Saturday, June 22, 2013

On being back in India after an year in US for the first time

Relatives like to ask you rhetrorically "wahan pe hain aise majey?" You have to stop yourself from saying "haan hain, isse zyada hain." even though if you said this you'd just be replying truthfully. But then hamaare kuch sanskaar hain.

You picked up a habit abroad: you say thank you to everyone - barbers, tailors, vendors, gatekeepers, doctors. No one responds. Most look back at you in bewilderment. But this is still OK, really. Then there are times you say thank you to friends or cousins too, when then they curve a contemptuous lip and go "Saale bhai ko thanks bolega!"

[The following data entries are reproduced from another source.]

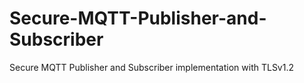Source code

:# Secure-MQTT-Publisher-and-Subscriber
Secure MQTT Publisher and Subscriber implementation with TLSv1.2
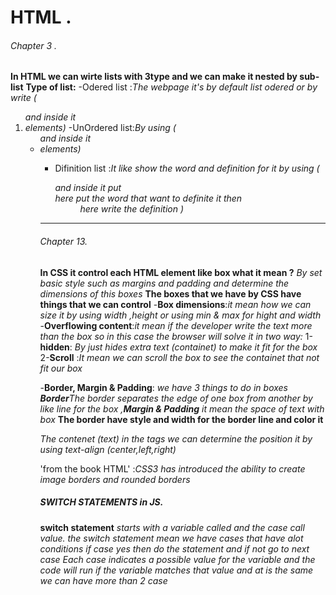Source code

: # HTML .
###### Chapter 3 .
**In HTML we can wirte lists with 3type and we can make it nested by sub-list**   **Type of list:**
-Odered list :*The webpage it's by default list odered or by write (<ol> and inside it <li> elements)*
-UnOrdered list:*By using (<ul> and inside it <li> elements)*
- Difinition list :*It like show the word and definition for it by using (<dl> and inside it put<dt> here put the word that want to definite it  then <dd> here write the definition )*
------------------------------------
###### Chapter 13.
**In CSS it control each HTML element like box what it mean ?**
*By set basic style such as margins and padding  and determine the dimensions of this boxes*
**The boxes that we have by CSS have things that we can control**
-**Box dimensions**:*it mean how we can size it by using width ,height or using min & max for hight and width*
-**Overflowing content**:*it mean if the developer write the text more than the box so in this case the browser will solve it in two way:*
1-**hidden**: *By just hides extra text (containet) to make it fit for the box*
2-**Scroll** :*It mean we can scroll the box to see the containet that not fit our box*

-**Border, Margin & Padding**: *we have 3 things to do in boxes **Border**The border separates the edge of one box from another by like line for the box ,**Margin & Padding** it mean the space of text with box*
**The border have style and width for the border line and color it**

 *The contenet (text) in the tags we can determine the position it by using text-align (center,left,right)*
  
  'from the book HTML' :*CSS3 has introduced the ability to create image borders and rounded borders*




##### SWITCH STATEMENTS in JS.
 **switch statement** *starts with a variable called and the case call value.*
 *the switch statement mean we have cases that have alot conditions if case yes then do the statement and if not go to next case* *Each case indicates a possible value for the variable and the code will run if the variable matches that value and at is the same we can have more than 2 case*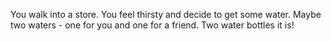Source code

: You walk into a store.
You feel thirsty and decide to get some water.
Maybe two waters - one for you and one for a friend.
Two water bottles it is!



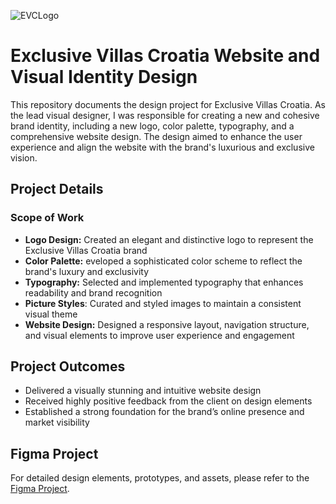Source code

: ![EVCLogo](https://github.com/user-attachments/assets/acb5384d-9dc0-48e3-9cc4-545051ac04a5)

# Exclusive Villas Croatia Website and Visual Identity Design

This repository documents the design project for Exclusive Villas Croatia. As the lead visual designer, I was responsible for creating a new and cohesive brand identity, including a new logo, color palette, typography, and a comprehensive website design. The design aimed to enhance the user experience and align the website with the brand's luxurious and exclusive vision.

## Project Details
### Scope of Work
- **Logo Design:** Created an elegant and distinctive logo to represent the Exclusive Villas Croatia brand
- **Color Palette:** eveloped a sophisticated color scheme to reflect the brand's luxury and exclusivity
- **Typography:** Selected and implemented typography that enhances readability and brand recognition
- **Picture Styles**: Curated and styled images to maintain a consistent visual theme
- **Website Design:** Designed a responsive layout, navigation structure, and visual elements to improve user experience and engagement

## Project Outcomes
- Delivered a visually stunning and intuitive website design
- Received highly positive feedback from the client on design elements
- Established a strong foundation for the brand’s online presence and market visibility

## Figma Project
For detailed design elements, prototypes, and assets, please refer to the <a href="https://www.figma.com/design/2pgm2mlldQhIPYnIYaESZx/Main?node-id=41-49&t=komKngUH2V60SWrU-1" target="_blank">Figma Project</a>.
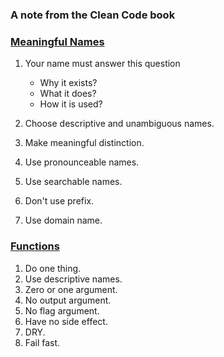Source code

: ### A note from the Clean Code book

### [Meaningful Names](https://github.com/bluething/cleancode/tree/main/02%20Meaningful%20Names)

1. Your name must answer this question
   * Why it exists?  
    * What it does?  
    * How it is used?  
    
2. Choose descriptive and unambiguous names.
3. Make meaningful distinction.
4. Use pronounceable names.
5. Use searchable names.
6. Don't use prefix.
7. Use domain name.

### [Functions](https://github.com/bluething/cleancode/tree/main/03%20Functions)

1. Do one thing.  
2. Use descriptive names.
3. Zero or one argument.  
4. No output argument.  
5. No flag argument.  
6. Have no side effect.  
7. DRY.  
8. Fail fast.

You notice how the following of queues is a philosophical abstraction, not a reality. And you suffer for it. Time and time again.

Girls once again start giving you the "come a step closer and I'll call the police" look when you weren't even thinking about her until she gave you this look. And there it starts feeling like home once again.

It feels very, very, very hot for the first day or two. But it takes a really short time to get used to it again if you've spent your whole life here.

Something quite the opposite of what happened when you first went to US happens. When you first go to US, you look at the simplest sandwich - this is at a grocery, mind you, not some fancy eatery - and see 6.99 and quickly convert it to something close to 400 and go "screw you" in your head, "I don't need this shit. No way." Now you come back to India and you want to have one samosa and your first impulse is to convert it into dollars, but no dollars dude, this is just 25 cents. Goodness gracious me, I'll eat four!

You appreciate how judiciously all resources are utilized in India. The West appears once again what it appeared to be when you first arrived there - a place where people waste things a lot.